Before diving into the components, it's important to understand the key differences between Containers and Builders:

### Containers (e.g., NWBContainer, TimeSeries)
Containers are high-level Python objects that represent NWB data structures. They have:
- `name`: Name of the container
- `parent`: Reference to parent container
- `object_id`: Unique identifier
- `container_source`: Source file path
- `modified`: Flag indicating if the container has been modified
- Data-specific attributes (e.g., `data`, `timestamps` for TimeSeries)
- Methods for data manipulation and validation
- No direct knowledge of HDF5 structure

### Builders (e.g., GroupBuilder, DatasetBuilder)

- Excerpted records:
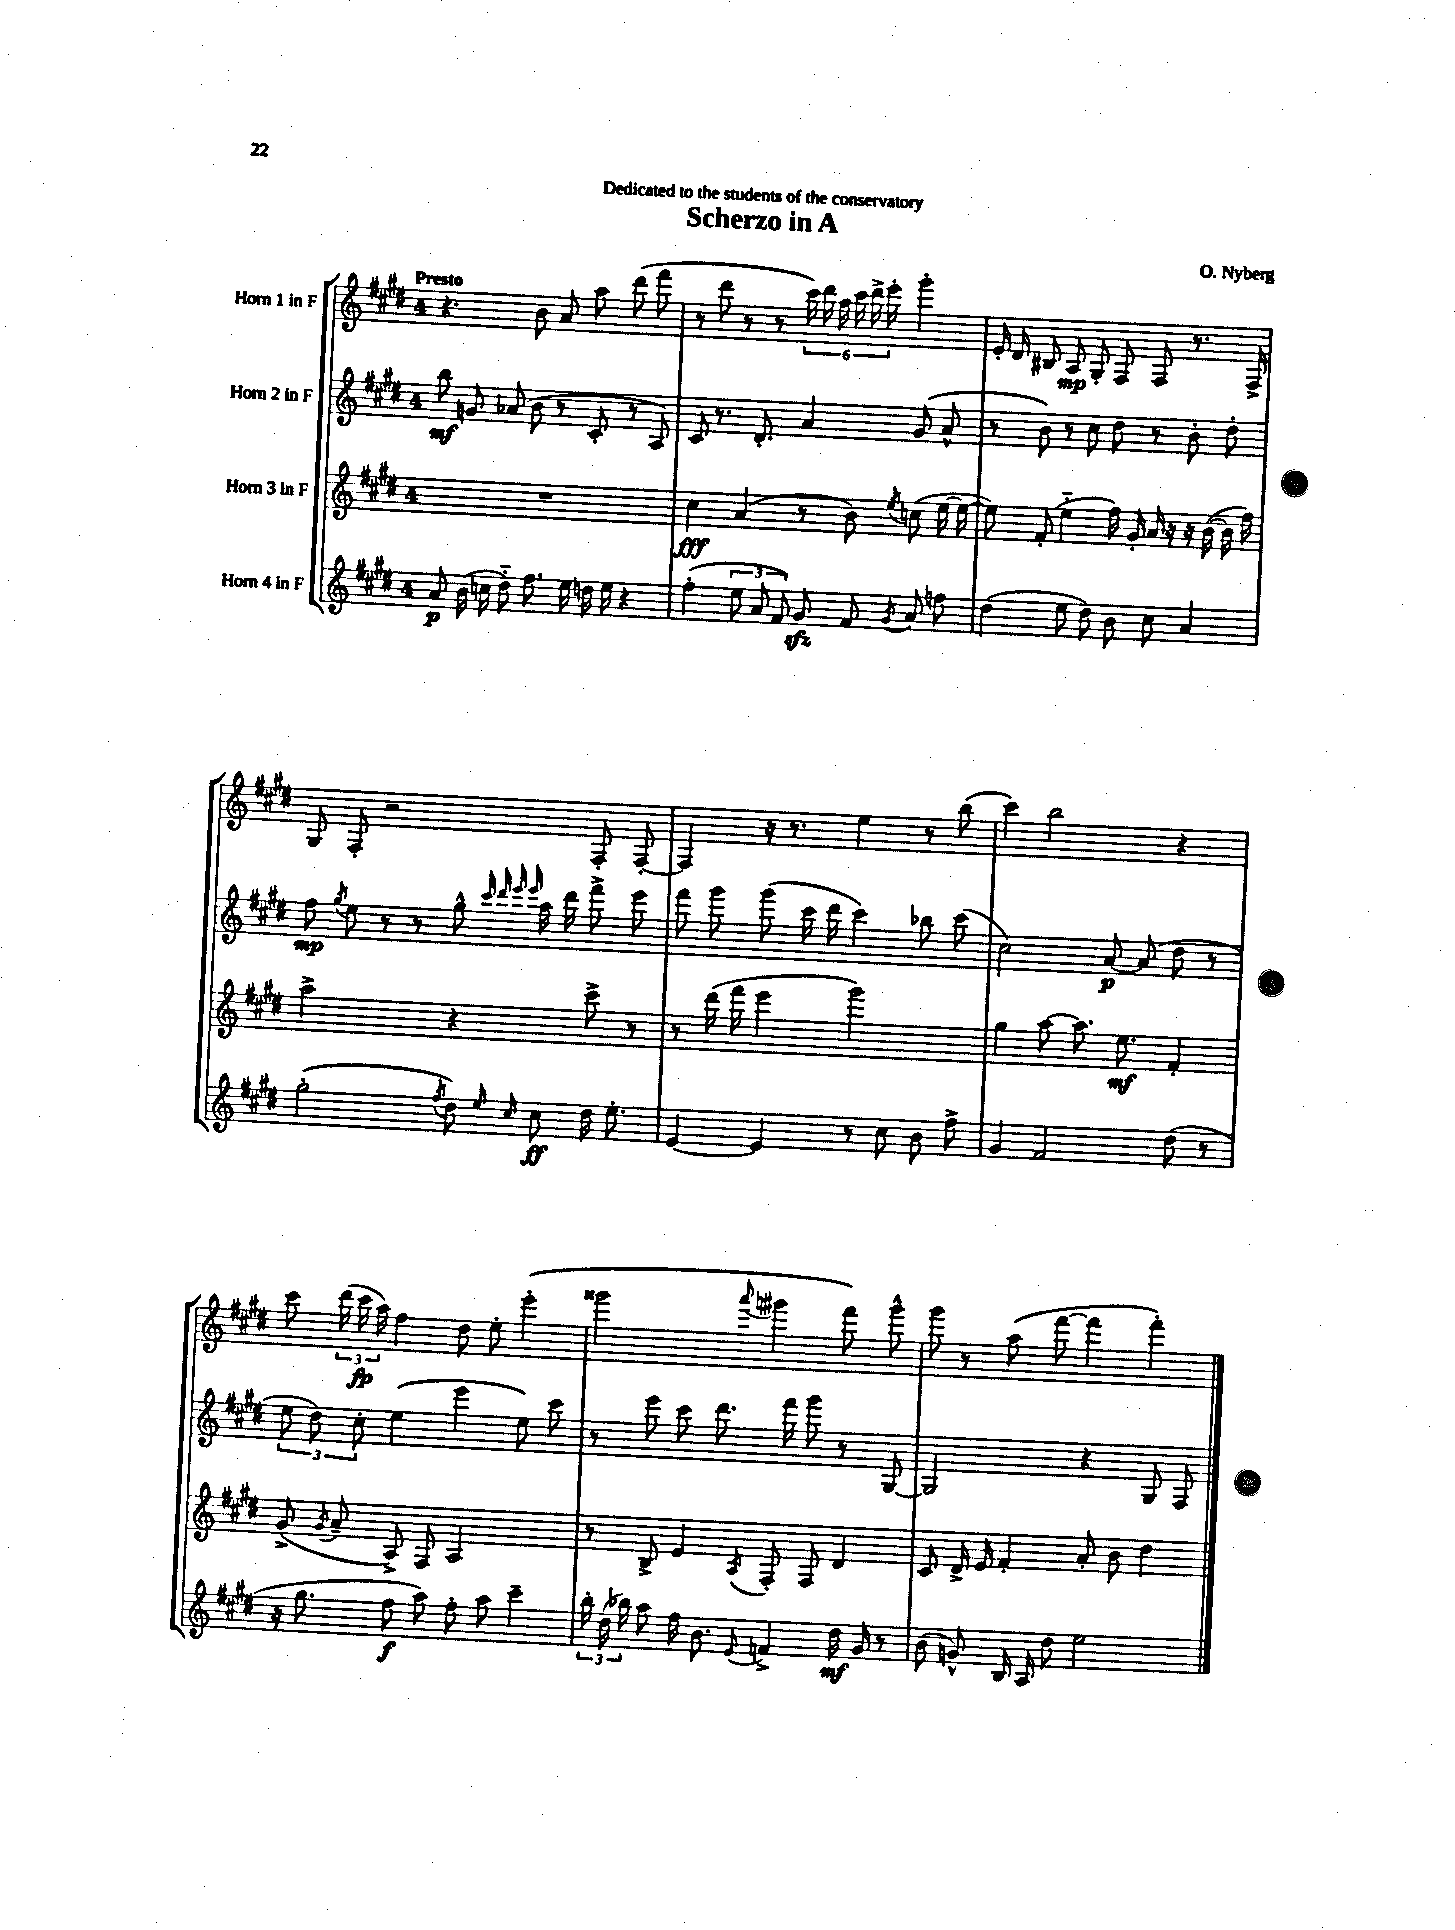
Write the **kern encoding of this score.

**kern	**dynam	**kern	**dynam	**kern	**dynam	**kern	**dynam
*part4	*part4	*part3	*part3	*part2	*part2	*part1	*part1
*staff4	*staff4	*staff3	*staff3	*staff2	*staff2	*staff1	*staff1
*I"Horn 4 in F	*	*I"Horn 3 in F	*	*I"Horn 2 in F	*	*I"Horn 1 in F	*
*clefG2	*	*clefG2	*	*clefG2	*	*clefG2	*
*k[f#c#g#d#]	*	*k[f#c#g#d#]	*	*k[f#c#g#d#]	*	*k[f#c#g#d#]	*
*M4/4	*	*M4/4	*	*M4/4	*	*M4/4	*
=1	=1	=1	=1	=1	=1	=1	=1
!	!	!	!	!	!	!LO:TX:a:B:t=Presto	!
8a/	p	1r	.	8bb\	mf	4.r	.
(16b\	.	.	.	8gn/	.	.	.
16ccn\	.	.	.	.	.	.	.
8dd#\)	.	.	.	(8a-X/	.	.	.
8.ff#\	.	.	.	8b\	.	8b\	.
.	.	.	.	8r	.	8a/	.
16ee\	.	.	.	.	.	.	.
16ddn\	.	.	.	8c#'/	.	8aa\	.
16ee\	.	.	.	.	.	.	.
4r	.	.	.	8r	.	(8ddd#\	.
.	.	.	.	8A/)	.	8fff#\	.
=2	=2	=2	=2	=2	=2	=2	=2
(4ff#'\	.	4cc#\	fff	8c#/	.	8r	.
.	.	.	.	8.r	.	8ddd#\	.
12ee\	.	(4a/	.	.	.	8r	.
.	.	.	.	8.d#'/	.	.	.
12a/	.	.	.	.	.	.	.
.	.	.	.	.	.	8r	.
12f#/)	.	.	.	.	.	.	.
8g#zz/	.	8r	.	4a/	.	24ccc#\)	.
.	.	.	.	.	.	24ddd#\	.
.	.	.	.	.	.	24aa\	.
8f#/	.	8b\)	.	.	.	24ccc#\	.
.	.	.	.	.	.	24ddd#^\	.
.	.	.	.	.	.	24eee'\	.
8qg#/	.	8qee/	.	.	.	.	.
8a/	.	(8ccn\	.	(8g#/	.	4ggg#'\	.
8ffn\	.	[16ee\	.	8a^^/	.	.	.
.	.	16ee\_	.	.	.	.	.
=3	=3	=3	=3	=3	=3	=3	=3
(4dd#\	.	8ee\])	.	8r	.	16e'/	.
.	.	.	.	.	.	16d#/	.
.	.	(8f#'/	.	8b\)	.	8B#X/	.
8ee\	.	4ee\	.	8r	.	8A/	mp
8dd#\)	.	.	.	8cc#\	.	8G#'/	.
8b\	.	16ff#\)	.	8dd#\	.	8F#/	.
.	.	16g#'/	.	.	.	.	.
8cc#\	.	16a/	.	8r	.	8F#/	.
.	.	16r	.	.	.	.	.
4a/	.	16r	.	8b'\	.	8.r	.
.	.	([16b\	.	.	.	.	.
.	.	16b\]	.	8dd#'\	.	.	.
.	.	16ff#\)	.	.	.	16F#^/	.
!!LO:LB:g=z
=4	=4	=4	=4	=4	=4	=4	=4
(2gg#'\	.	2aa^\	.	8ff#\	mp	8G#/	.
.	.	.	.	8qgg#/	.	.	.
.	.	.	.	8ee\	.	8F#'/	.
.	.	.	.	8r	.	2r	.
.	.	.	.	8r	.	.	.
8qff#/	.	.	.	.	.	.	.
8dd#\)	.	4r	.	8gg#^^\	.	.	.
.	.	.	.	32qqccc#/	.	.	.
.	.	.	.	32qqddd#/	.	.	.
16qqee/	.	.	.	32qqeee/	.	.	.
16qqcc#/	.	.	.	32qqeee/	.	.	.
8cc#\	ff	.	.	16aa\	.	.	.
.	.	.	.	16ddd#\	.	.	.
16dd#\	.	8ccc#^\	.	8fff#^\	.	8F#'/	.
8.ee'\	.	.	.	.	.	.	.
.	.	8r	.	8eee\	.	[8F#'/	.
=5	=5	=5	=5	=5	=5	=5	=5
[4e/	.	8r	.	8fff#\	.	4F#/]	.
.	.	(16ddd#\	.	8ggg#\	.	.	.
.	.	16fff#\	.	.	.	.	.
4e/]	.	4eee\	.	(8ggg#\	.	16r	.
.	.	.	.	.	.	8.r	.
.	.	.	.	16ccc#\	.	.	.
.	.	.	.	16ddd#\	.	.	.
8r	.	2ggg#\)	.	4ccc#\)	.	4ee\	.
8cc#\	.	.	.	.	.	.	.
8b\	.	.	.	8bb-X\	.	8r	.
8ff#^\	.	.	.	(8ccc#\	.	(8bb\	.
=6	=6	=6	=6	=6	=6	=6	=6
4g#/	.	4gg#\	.	2cc#\)	.	4ccc#\)	.
2f#/	.	[8aa\	.	.	.	2bb\	.
.	.	8.aa\]	.	.	.	.	.
.	.	.	.	[8a/	p	.	.
.	.	8.ee\	mf	.	.	.	.
.	.	.	.	(8a/]	.	.	.
(8dd#\	.	4f#'/	.	8dd#\	.	4r	.
8r	.	.	.	8r	.	.	.
!!LO:LB:g=z
=7	=7	=7	=7	=7	=7	=7	=7
16r	.	(8g#^/	.	12ee\	.	8ccc#\	.
8.gg#\	.	.	.	.	.	.	.
.	.	.	.	12dd#\)	.	.	.
.	.	8qg#/	.	.	.	.	.
.	.	8a~/	.	.	.	(24ddd#\	.
.	.	.	.	12cc#'\	.	24ccc#\	fp
.	.	.	.	.	.	24aa\)	.
8ff#\	f	8A^/)	.	(4ee\	.	4ff#\	.
8aa\)	.	8F#/	.	.	.	.	.
8ff#'\	.	2A/	.	4eee\	.	8dd#\	.
8aa\	.	.	.	.	.	8ee'\	.
4ccc#~\	.	.	.	8ee\)	.	(4eee'\	.
.	.	.	.	8ccc#\	.	.	.
=8	=8	=8	=8	=8	=8	=8	=8
24bb'\	.	8r	.	8r	.	2ggg##X\	.
(24dd#\	.	.	.	.	.	.	.
24bb-X\)	.	.	.	.	.	.	.
8aa\	.	8B^/	.	8eee\	.	.	.
16ff#\	.	4e/	.	8ccc#\	.	.	.
8.b\	.	.	.	.	.	.	.
.	.	.	.	8.ddd#\	.	.	.
8qqe/	.	8qA/	.	.	.	8qqaaa/	.
4fn^/	.	8F#'/	.	.	.	4ggg#X\	.
.	.	.	.	16fff#\	.	.	.
.	.	8F#/	.	8ggg#\	.	.	.
16dd#\	mf	4d#/	.	8r	.	8fff#\)	.
16g#/	.	.	.	.	.	.	.
8r	.	.	.	[8G#/	.	8ggg#^^\	.
=9	=9	=9	=9	=9	=9	=9	=9
(8b\	.	8c#/	.	2G#/]	.	8ggg#\	.
8gn^^/)	.	16d#^/	.	.	.	8r	.
.	.	16e/	.	.	.	.	.
16B/	.	4f#'/	.	.	.	(8aa\	.
16A/	.	.	.	.	.	.	.
8dd#\	.	.	.	.	.	[8fff#\	.
2ee\	.	8a'/	.	4r	.	4fff#\]	.
.	.	8b\	.	.	.	.	.
.	.	4dd#\	.	8G#/	.	4fff#'\)	.
.	.	.	.	8F#/	.	.	.
==	==	==	==	==	==	==	==
*-	*-	*-	*-	*-	*-	*-	*-
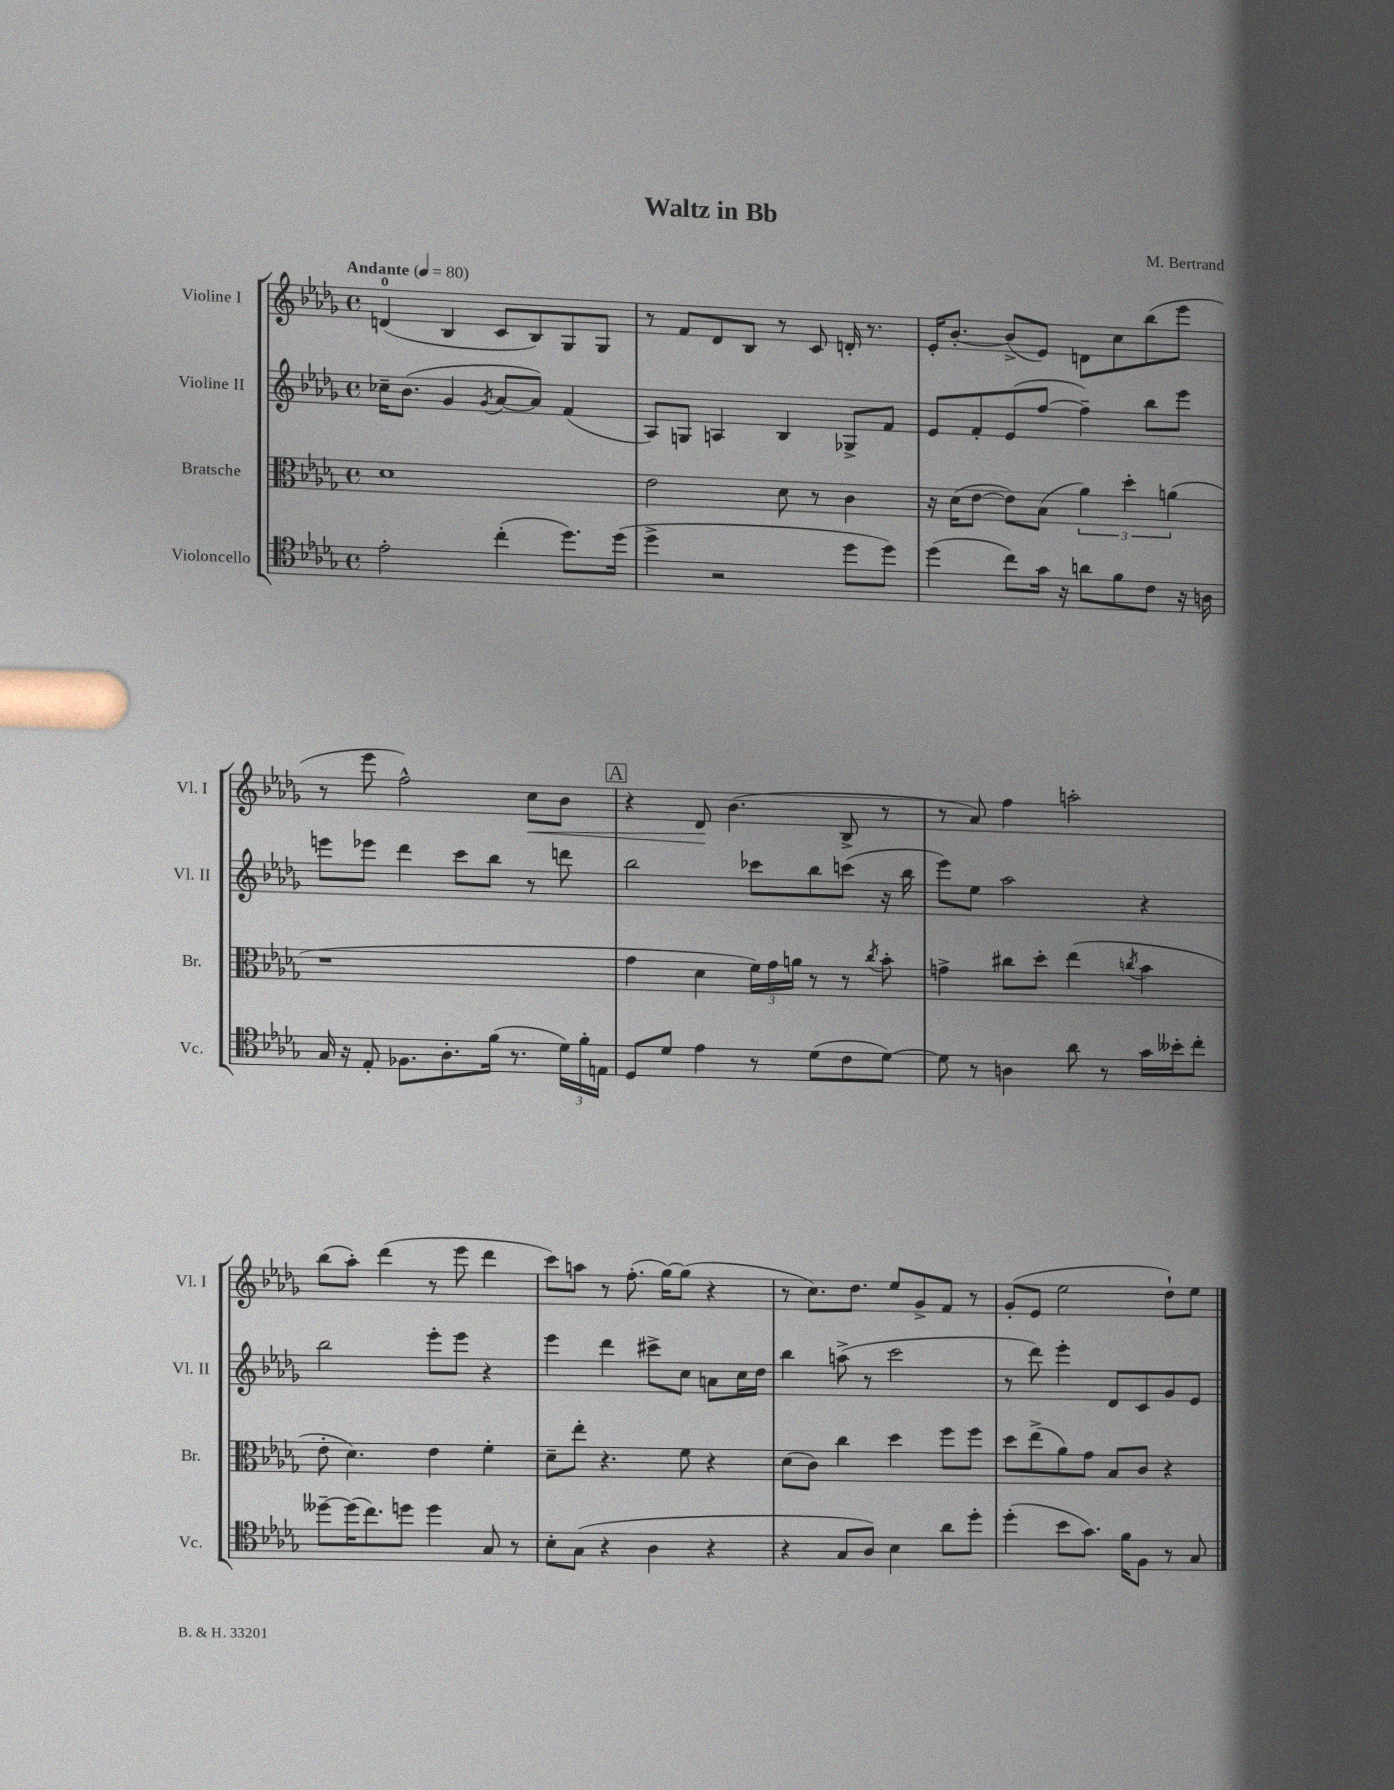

- Goal: Could you copy out the passage on Containers and Builders, beginning at the words "### Containers (e.g., NWBContainer, TimeSeries)" and stopping after "(e.g., GroupBuilder, DatasetBuilder)", but switch "HDF5" to "Zarr"?

- Full output:
### Containers (e.g., NWBContainer, TimeSeries)
Containers are high-level Python objects that represent NWB data structures. They have:
- `name`: Name of the container
- `parent`: Reference to parent container
- `object_id`: Unique identifier
- `container_source`: Source file path
- `modified`: Flag indicating if the container has been modified
- Data-specific attributes (e.g., `data`, `timestamps` for TimeSeries)
- Methods for data manipulation and validation
- No direct knowledge of Zarr structure

### Builders (e.g., GroupBuilder, DatasetBuilder)